Your answer must be every record below, written out exactly as it appears.
-- Data for review follows --
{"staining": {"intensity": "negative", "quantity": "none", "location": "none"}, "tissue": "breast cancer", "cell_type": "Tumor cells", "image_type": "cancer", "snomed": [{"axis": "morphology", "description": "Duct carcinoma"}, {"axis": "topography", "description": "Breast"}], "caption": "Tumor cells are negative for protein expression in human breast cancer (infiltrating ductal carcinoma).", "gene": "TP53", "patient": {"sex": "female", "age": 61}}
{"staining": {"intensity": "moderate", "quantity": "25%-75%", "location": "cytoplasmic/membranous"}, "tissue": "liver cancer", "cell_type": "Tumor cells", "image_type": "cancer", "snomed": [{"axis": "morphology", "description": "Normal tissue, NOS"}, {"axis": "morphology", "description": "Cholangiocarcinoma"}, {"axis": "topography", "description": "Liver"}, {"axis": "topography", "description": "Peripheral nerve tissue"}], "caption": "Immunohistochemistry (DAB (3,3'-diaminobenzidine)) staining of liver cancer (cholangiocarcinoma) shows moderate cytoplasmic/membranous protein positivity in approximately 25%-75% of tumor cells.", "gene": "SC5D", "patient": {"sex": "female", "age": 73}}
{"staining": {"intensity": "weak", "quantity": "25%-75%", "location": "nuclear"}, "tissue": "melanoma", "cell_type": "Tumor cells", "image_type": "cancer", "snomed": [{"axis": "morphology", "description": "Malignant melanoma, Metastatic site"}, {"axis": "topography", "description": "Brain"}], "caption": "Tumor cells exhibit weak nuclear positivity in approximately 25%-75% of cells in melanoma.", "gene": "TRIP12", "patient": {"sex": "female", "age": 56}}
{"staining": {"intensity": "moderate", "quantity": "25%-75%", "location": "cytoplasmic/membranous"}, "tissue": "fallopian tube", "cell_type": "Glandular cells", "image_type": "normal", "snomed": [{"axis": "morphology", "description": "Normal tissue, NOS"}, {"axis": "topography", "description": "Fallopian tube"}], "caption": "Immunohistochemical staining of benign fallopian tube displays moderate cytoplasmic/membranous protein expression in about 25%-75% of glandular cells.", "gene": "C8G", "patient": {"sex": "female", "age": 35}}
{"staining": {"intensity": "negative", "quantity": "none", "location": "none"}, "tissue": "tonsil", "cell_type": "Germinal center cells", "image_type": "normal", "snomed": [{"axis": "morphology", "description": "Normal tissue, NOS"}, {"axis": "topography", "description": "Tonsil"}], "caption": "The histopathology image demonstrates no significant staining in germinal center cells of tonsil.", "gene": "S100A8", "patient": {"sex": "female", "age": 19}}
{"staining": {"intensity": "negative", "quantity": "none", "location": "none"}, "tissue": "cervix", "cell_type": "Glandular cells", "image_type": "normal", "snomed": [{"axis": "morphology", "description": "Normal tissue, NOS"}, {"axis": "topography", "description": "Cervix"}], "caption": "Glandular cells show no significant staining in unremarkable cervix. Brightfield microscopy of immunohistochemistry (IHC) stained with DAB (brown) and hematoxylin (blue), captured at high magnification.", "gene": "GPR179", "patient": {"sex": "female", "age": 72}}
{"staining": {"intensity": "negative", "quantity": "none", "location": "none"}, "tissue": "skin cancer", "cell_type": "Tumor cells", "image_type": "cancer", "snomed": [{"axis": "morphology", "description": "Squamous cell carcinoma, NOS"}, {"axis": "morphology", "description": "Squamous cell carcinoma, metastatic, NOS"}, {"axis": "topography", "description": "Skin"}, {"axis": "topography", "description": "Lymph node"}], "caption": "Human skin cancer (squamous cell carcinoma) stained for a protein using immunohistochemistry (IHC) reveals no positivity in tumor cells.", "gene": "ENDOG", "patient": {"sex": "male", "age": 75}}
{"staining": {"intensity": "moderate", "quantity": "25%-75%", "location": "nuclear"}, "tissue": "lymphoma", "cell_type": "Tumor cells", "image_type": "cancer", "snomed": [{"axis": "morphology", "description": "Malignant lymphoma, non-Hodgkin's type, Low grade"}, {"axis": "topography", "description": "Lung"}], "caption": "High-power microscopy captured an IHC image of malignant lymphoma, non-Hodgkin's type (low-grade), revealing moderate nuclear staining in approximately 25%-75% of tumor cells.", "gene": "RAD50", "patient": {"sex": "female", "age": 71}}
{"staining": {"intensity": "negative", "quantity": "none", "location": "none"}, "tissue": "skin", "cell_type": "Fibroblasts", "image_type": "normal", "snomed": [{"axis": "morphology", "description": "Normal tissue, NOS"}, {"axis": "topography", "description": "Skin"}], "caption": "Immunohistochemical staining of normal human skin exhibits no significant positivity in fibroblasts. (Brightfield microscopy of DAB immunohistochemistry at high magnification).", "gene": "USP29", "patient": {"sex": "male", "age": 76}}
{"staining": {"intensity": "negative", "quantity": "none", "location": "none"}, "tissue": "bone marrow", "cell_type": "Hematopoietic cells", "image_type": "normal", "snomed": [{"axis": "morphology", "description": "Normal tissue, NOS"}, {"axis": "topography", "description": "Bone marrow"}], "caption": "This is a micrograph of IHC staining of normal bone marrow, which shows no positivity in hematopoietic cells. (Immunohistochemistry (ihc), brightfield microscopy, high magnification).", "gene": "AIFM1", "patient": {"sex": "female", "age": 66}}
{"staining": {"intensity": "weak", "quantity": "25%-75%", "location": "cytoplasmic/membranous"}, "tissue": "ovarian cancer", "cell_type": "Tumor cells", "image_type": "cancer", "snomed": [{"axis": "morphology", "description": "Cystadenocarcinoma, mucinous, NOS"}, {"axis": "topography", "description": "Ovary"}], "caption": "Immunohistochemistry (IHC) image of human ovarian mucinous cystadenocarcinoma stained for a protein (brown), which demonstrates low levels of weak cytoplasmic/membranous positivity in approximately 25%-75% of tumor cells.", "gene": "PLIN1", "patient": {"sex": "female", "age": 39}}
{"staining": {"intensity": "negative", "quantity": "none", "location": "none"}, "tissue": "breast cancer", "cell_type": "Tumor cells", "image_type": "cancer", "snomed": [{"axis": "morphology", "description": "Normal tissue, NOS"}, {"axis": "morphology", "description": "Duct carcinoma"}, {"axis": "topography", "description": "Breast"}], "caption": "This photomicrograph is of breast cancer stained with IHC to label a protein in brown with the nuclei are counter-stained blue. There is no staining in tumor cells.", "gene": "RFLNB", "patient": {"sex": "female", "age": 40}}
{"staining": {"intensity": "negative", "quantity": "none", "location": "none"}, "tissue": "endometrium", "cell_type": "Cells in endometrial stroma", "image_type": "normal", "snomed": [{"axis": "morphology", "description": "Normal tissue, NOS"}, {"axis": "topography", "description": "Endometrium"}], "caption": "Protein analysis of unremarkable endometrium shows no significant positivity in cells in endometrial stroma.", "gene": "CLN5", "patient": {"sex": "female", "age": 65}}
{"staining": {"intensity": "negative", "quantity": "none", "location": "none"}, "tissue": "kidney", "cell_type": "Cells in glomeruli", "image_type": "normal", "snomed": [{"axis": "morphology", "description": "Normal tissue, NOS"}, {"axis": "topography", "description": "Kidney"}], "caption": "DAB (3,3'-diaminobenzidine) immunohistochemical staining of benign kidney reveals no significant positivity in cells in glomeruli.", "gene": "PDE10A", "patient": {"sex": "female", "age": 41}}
-- Data for review concluded --
» **Written answer**
{"staining": {"intensity": "negative", "quantity": "none", "location": "none"}, "tissue": "breast cancer", "cell_type": "Tumor cells", "image_type": "cancer", "snomed": [{"axis": "morphology", "description": "Duct carcinoma"}, {"axis": "topography", "description": "Breast"}], "caption": "Tumor cells are negative for protein expression in human breast cancer (infiltrating ductal carcinoma).", "gene": "TP53", "patient": {"sex": "female", "age": 61}}
{"staining": {"intensity": "moderate", "quantity": "25%-75%", "location": "cytoplasmic/membranous"}, "tissue": "liver cancer", "cell_type": "Tumor cells", "image_type": "cancer", "snomed": [{"axis": "morphology", "description": "Normal tissue, NOS"}, {"axis": "morphology", "description": "Cholangiocarcinoma"}, {"axis": "topography", "description": "Liver"}, {"axis": "topography", "description": "Peripheral nerve tissue"}], "caption": "Immunohistochemistry (DAB (3,3'-diaminobenzidine)) staining of liver cancer (cholangiocarcinoma) shows moderate cytoplasmic/membranous protein positivity in approximately 25%-75% of tumor cells.", "gene": "SC5D", "patient": {"sex": "female", "age": 73}}
{"staining": {"intensity": "weak", "quantity": "25%-75%", "location": "nuclear"}, "tissue": "melanoma", "cell_type": "Tumor cells", "image_type": "cancer", "snomed": [{"axis": "morphology", "description": "Malignant melanoma, Metastatic site"}, {"axis": "topography", "description": "Brain"}], "caption": "Tumor cells exhibit weak nuclear positivity in approximately 25%-75% of cells in melanoma.", "gene": "TRIP12", "patient": {"sex": "female", "age": 56}}
{"staining": {"intensity": "moderate", "quantity": "25%-75%", "location": "cytoplasmic/membranous"}, "tissue": "fallopian tube", "cell_type": "Glandular cells", "image_type": "normal", "snomed": [{"axis": "morphology", "description": "Normal tissue, NOS"}, {"axis": "topography", "description": "Fallopian tube"}], "caption": "Immunohistochemical staining of benign fallopian tube displays moderate cytoplasmic/membranous protein expression in about 25%-75% of glandular cells.", "gene": "C8G", "patient": {"sex": "female", "age": 35}}
{"staining": {"intensity": "negative", "quantity": "none", "location": "none"}, "tissue": "tonsil", "cell_type": "Germinal center cells", "image_type": "normal", "snomed": [{"axis": "morphology", "description": "Normal tissue, NOS"}, {"axis": "topography", "description": "Tonsil"}], "caption": "The histopathology image demonstrates no significant staining in germinal center cells of tonsil.", "gene": "S100A8", "patient": {"sex": "female", "age": 19}}
{"staining": {"intensity": "negative", "quantity": "none", "location": "none"}, "tissue": "cervix", "cell_type": "Glandular cells", "image_type": "normal", "snomed": [{"axis": "morphology", "description": "Normal tissue, NOS"}, {"axis": "topography", "description": "Cervix"}], "caption": "Glandular cells show no significant staining in unremarkable cervix. Brightfield microscopy of immunohistochemistry (IHC) stained with DAB (brown) and hematoxylin (blue), captured at high magnification.", "gene": "GPR179", "patient": {"sex": "female", "age": 72}}
{"staining": {"intensity": "negative", "quantity": "none", "location": "none"}, "tissue": "skin cancer", "cell_type": "Tumor cells", "image_type": "cancer", "snomed": [{"axis": "morphology", "description": "Squamous cell carcinoma, NOS"}, {"axis": "morphology", "description": "Squamous cell carcinoma, metastatic, NOS"}, {"axis": "topography", "description": "Skin"}, {"axis": "topography", "description": "Lymph node"}], "caption": "Human skin cancer (squamous cell carcinoma) stained for a protein using immunohistochemistry (IHC) reveals no positivity in tumor cells.", "gene": "ENDOG", "patient": {"sex": "male", "age": 75}}
{"staining": {"intensity": "moderate", "quantity": "25%-75%", "location": "nuclear"}, "tissue": "lymphoma", "cell_type": "Tumor cells", "image_type": "cancer", "snomed": [{"axis": "morphology", "description": "Malignant lymphoma, non-Hodgkin's type, Low grade"}, {"axis": "topography", "description": "Lung"}], "caption": "High-power microscopy captured an IHC image of malignant lymphoma, non-Hodgkin's type (low-grade), revealing moderate nuclear staining in approximately 25%-75% of tumor cells.", "gene": "RAD50", "patient": {"sex": "female", "age": 71}}
{"staining": {"intensity": "negative", "quantity": "none", "location": "none"}, "tissue": "skin", "cell_type": "Fibroblasts", "image_type": "normal", "snomed": [{"axis": "morphology", "description": "Normal tissue, NOS"}, {"axis": "topography", "description": "Skin"}], "caption": "Immunohistochemical staining of normal human skin exhibits no significant positivity in fibroblasts. (Brightfield microscopy of DAB immunohistochemistry at high magnification).", "gene": "USP29", "patient": {"sex": "male", "age": 76}}
{"staining": {"intensity": "negative", "quantity": "none", "location": "none"}, "tissue": "bone marrow", "cell_type": "Hematopoietic cells", "image_type": "normal", "snomed": [{"axis": "morphology", "description": "Normal tissue, NOS"}, {"axis": "topography", "description": "Bone marrow"}], "caption": "This is a micrograph of IHC staining of normal bone marrow, which shows no positivity in hematopoietic cells. (Immunohistochemistry (ihc), brightfield microscopy, high magnification).", "gene": "AIFM1", "patient": {"sex": "female", "age": 66}}
{"staining": {"intensity": "weak", "quantity": "25%-75%", "location": "cytoplasmic/membranous"}, "tissue": "ovarian cancer", "cell_type": "Tumor cells", "image_type": "cancer", "snomed": [{"axis": "morphology", "description": "Cystadenocarcinoma, mucinous, NOS"}, {"axis": "topography", "description": "Ovary"}], "caption": "Immunohistochemistry (IHC) image of human ovarian mucinous cystadenocarcinoma stained for a protein (brown), which demonstrates low levels of weak cytoplasmic/membranous positivity in approximately 25%-75% of tumor cells.", "gene": "PLIN1", "patient": {"sex": "female", "age": 39}}
{"staining": {"intensity": "negative", "quantity": "none", "location": "none"}, "tissue": "breast cancer", "cell_type": "Tumor cells", "image_type": "cancer", "snomed": [{"axis": "morphology", "description": "Normal tissue, NOS"}, {"axis": "morphology", "description": "Duct carcinoma"}, {"axis": "topography", "description": "Breast"}], "caption": "This photomicrograph is of breast cancer stained with IHC to label a protein in brown with the nuclei are counter-stained blue. There is no staining in tumor cells.", "gene": "RFLNB", "patient": {"sex": "female", "age": 40}}
{"staining": {"intensity": "negative", "quantity": "none", "location": "none"}, "tissue": "endometrium", "cell_type": "Cells in endometrial stroma", "image_type": "normal", "snomed": [{"axis": "morphology", "description": "Normal tissue, NOS"}, {"axis": "topography", "description": "Endometrium"}], "caption": "Protein analysis of unremarkable endometrium shows no significant positivity in cells in endometrial stroma.", "gene": "CLN5", "patient": {"sex": "female", "age": 65}}
{"staining": {"intensity": "negative", "quantity": "none", "location": "none"}, "tissue": "kidney", "cell_type": "Cells in glomeruli", "image_type": "normal", "snomed": [{"axis": "morphology", "description": "Normal tissue, NOS"}, {"axis": "topography", "description": "Kidney"}], "caption": "DAB (3,3'-diaminobenzidine) immunohistochemical staining of benign kidney reveals no significant positivity in cells in glomeruli.", "gene": "PDE10A", "patient": {"sex": "female", "age": 41}}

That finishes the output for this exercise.